Work task: From the records below, transcribe only the lines running from the one with "thumb tip: (320, 189)" through the one with "index mcp: (629, 146)". Keep both of those end lines.

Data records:
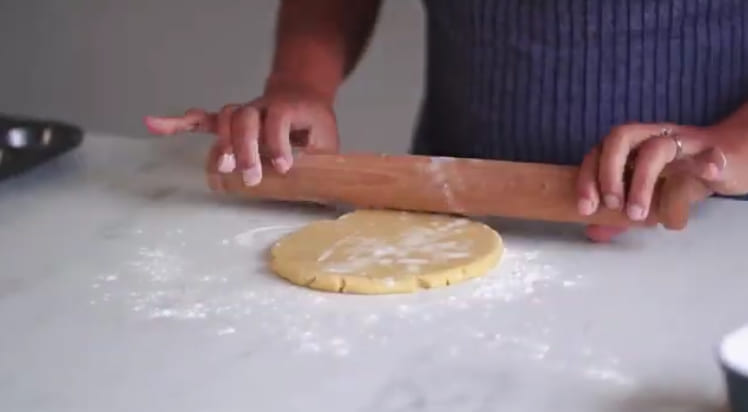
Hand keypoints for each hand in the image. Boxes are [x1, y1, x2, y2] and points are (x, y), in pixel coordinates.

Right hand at [144, 81, 338, 189]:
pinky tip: (154, 126)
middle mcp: (262, 106)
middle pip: (246, 117)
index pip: (279, 118)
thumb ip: (320, 160)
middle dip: (246, 147)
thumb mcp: (328, 140)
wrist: (301, 94)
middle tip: (251, 177)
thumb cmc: (313, 125)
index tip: (283, 167)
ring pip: (226, 118)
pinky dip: (178, 122)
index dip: (279, 142)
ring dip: (222, 143)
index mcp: (289, 108)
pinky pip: (201, 120)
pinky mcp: (228, 121)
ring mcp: (244, 113)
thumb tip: (320, 189)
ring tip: (222, 169)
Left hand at [577, 122, 747, 241]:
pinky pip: (708, 154)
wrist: (727, 162)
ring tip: (639, 213)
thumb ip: (618, 215)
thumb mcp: (644, 199)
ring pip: (656, 147)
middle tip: (612, 206)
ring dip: (642, 180)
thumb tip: (593, 231)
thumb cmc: (679, 179)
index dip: (587, 178)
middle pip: (620, 137)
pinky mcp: (711, 150)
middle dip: (609, 173)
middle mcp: (650, 136)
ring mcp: (680, 141)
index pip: (597, 152)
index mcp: (629, 146)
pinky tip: (707, 175)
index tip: (587, 209)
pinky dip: (707, 164)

The answer:
thumb tip: (320, 189)
ring tip: (222, 169)
Left hand at [577, 122, 747, 241]:
pinky pip: (708, 154)
wrist: (727, 162)
ring tip: (639, 213)
thumb ip: (618, 215)
thumb mcp: (644, 199)
ring pip: (656, 147)
middle tip: (612, 206)
ring dip: (642, 180)
thumb tip: (593, 231)
thumb cmc: (679, 179)
index dip: (587, 178)
middle pip: (620, 137)
pinky mcp: (711, 150)
middle dip: (609, 173)
middle mcp: (650, 136)
ring mcp: (680, 141)
index pip: (597, 152)
index mcp: (629, 146)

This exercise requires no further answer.